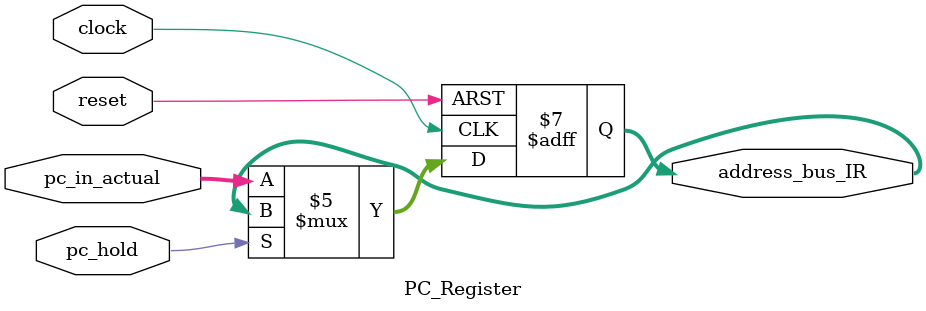
<source format=v>
`timescale 1ns / 1ps
module PC_Register(clock, reset, pc_hold, pc_in_actual, address_bus_IR);
    input clock, reset, pc_hold;
    input [31:0] pc_in_actual;
    output reg [31:0] address_bus_IR;
    
    always @(posedge clock, posedge reset)
        begin
            if (reset==1)
                address_bus_IR <= 32'h00000000;
            else if (pc_hold == 0)
                address_bus_IR <= pc_in_actual;
            else 
                address_bus_IR <= address_bus_IR;
        end       
endmodule

</source>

________________

**What to produce**
From the first line to the last, set down the data exactly, without the pictures.

**Output of the task**
<source format=v>
`timescale 1ns / 1ps
module PC_Register(clock, reset, pc_hold, pc_in_actual, address_bus_IR);
    input clock, reset, pc_hold;
    input [31:0] pc_in_actual;
    output reg [31:0] address_bus_IR;
    
    always @(posedge clock, posedge reset)
        begin
            if (reset==1)
                address_bus_IR <= 32'h00000000;
            else if (pc_hold == 0)
                address_bus_IR <= pc_in_actual;
            else 
                address_bus_IR <= address_bus_IR;
        end       
endmodule

</source>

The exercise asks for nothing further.